On completing sybcycles one is at time level \(n+2\). In order to eliminate possible high frequencies, averaging is done to time level \(n+1\):

\[\overline{\bf U}^{n+1}=(2J+1)^{-1}\sum_j\overline{\bf U}^j,\quad \eta^{n+1}=(2J+1)^{-1}\sum_j\eta^j.\]

The common further action is to use \(\overline{\bf U}^{n+1}\) for the barotropic transport combined with the baroclinic transport diagnosed from \({\bf U}^{n+1}\).
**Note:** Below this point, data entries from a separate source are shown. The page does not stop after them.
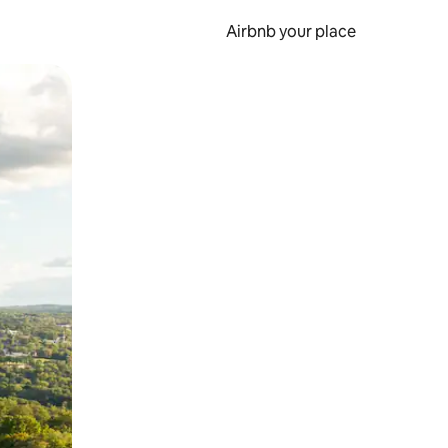
Airbnb your place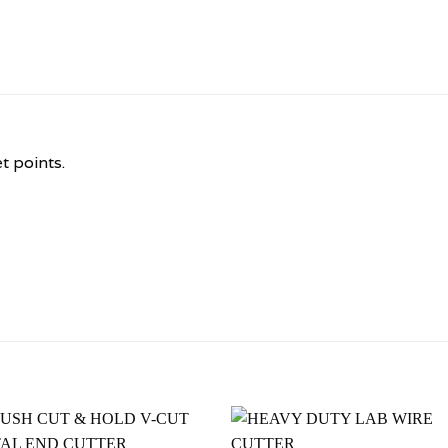
t points.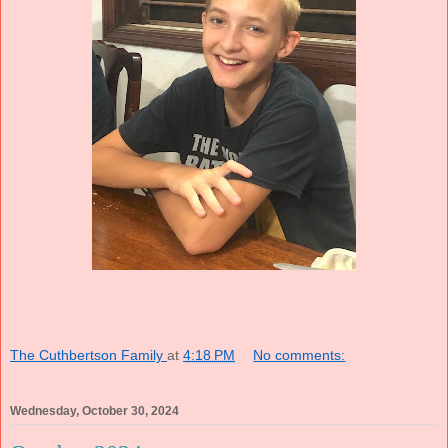
The Cuthbertson Family
at
4:18 PM
No comments:
Wednesday, October 30, 2024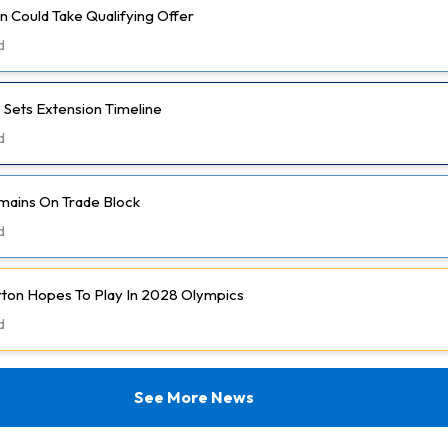
 Could Take Qualifying Offer
d
 Sets Extension Timeline
d
mains On Trade Block
d
rton Hopes To Play In 2028 Olympics
d
See More News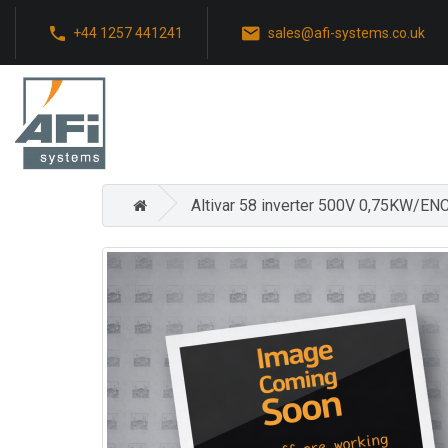
+44 1257 441241
sales@afi-systems.co.uk
Altivar 58 inverter 500V 0,75KW/EN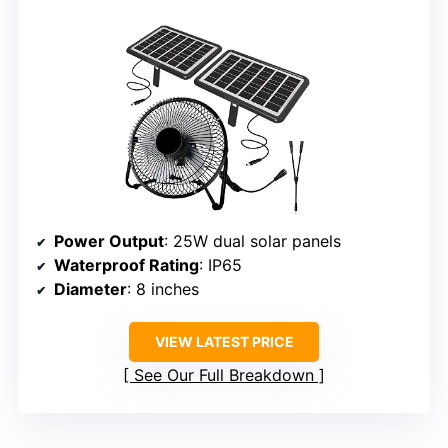
Power Output
: 25W dual solar panels
Waterproof Rating
: IP65
Diameter
: 8 inches
VIEW LATEST PRICE
See Our Full Breakdown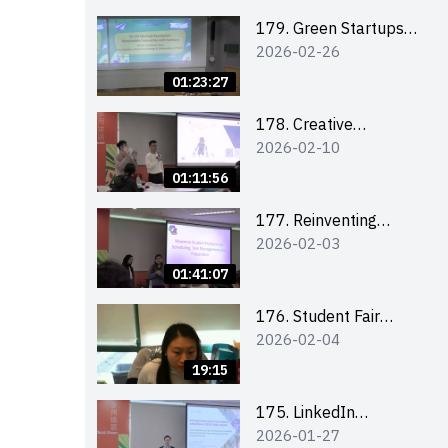
Combating the
Climate Crisis
179. Green Startups
2026-02-26
Revolution:
Sustainable
01:23:27
Innovation with
Farmacy
178. Creative
2026-02-10
Upcycling Workshop:
Crafting with Purpose
01:11:56
and Passion
177. Reinventing
2026-02-03
Communication in the
AI Era: Mastering
01:41:07
Storytelling for the
Future of Engagement
176. Student Fair
2026-02-04
with Microsoft
student helper
briefing
19:15
175. LinkedIn
2026-01-27
Workshop: How to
We introduce first the new baroclinic transport by writing

\[{\bf U}^*_k={\bf U}^n_k+\Delta{\bf U}_k,\]
\[\tilde{\bf U}^{n+1}_k={\bf U}^*_k -\overline{{\bf U}}^*\frac{h^{n+1}_k}{H+\eta^{n+1}}.\]

It is then updated to the full transport velocity by

\[{\bf U}^{n+1}_k=\tilde{\bf U}^{n+1}_k+\overline{{\bf U}}^{n+1}\frac{h^{n+1}_k}{H+\eta^{n+1}}.\]

Here \(h_k^{n+1}\) is an estimate of layer thickness at time step \(n+1\).

A recent suggestion is to replace the time stepping in (34)-(35) by a dissipative one modifying (35) as

(36)\[\overline{\bf U}^{j+1}-\overline{\bf U}^j=\overline{\Delta{\bf U}}/J-g(\tau/J)(H+\overline h^{n+1/2})\nabla((1+\lambda)\eta^{j+1}-\lambda \eta^{j}-\eta^n).\]

The parameter \(0\le \lambda<1\) controls the dissipation which alone can be sufficient to remove the high-frequency component in \(\overline{\bf U}\) and \(\eta\). It remains to be seen whether this is sufficient to fully eliminate averaging and shorten integration just to \(n+1\) instead of \(n+2\).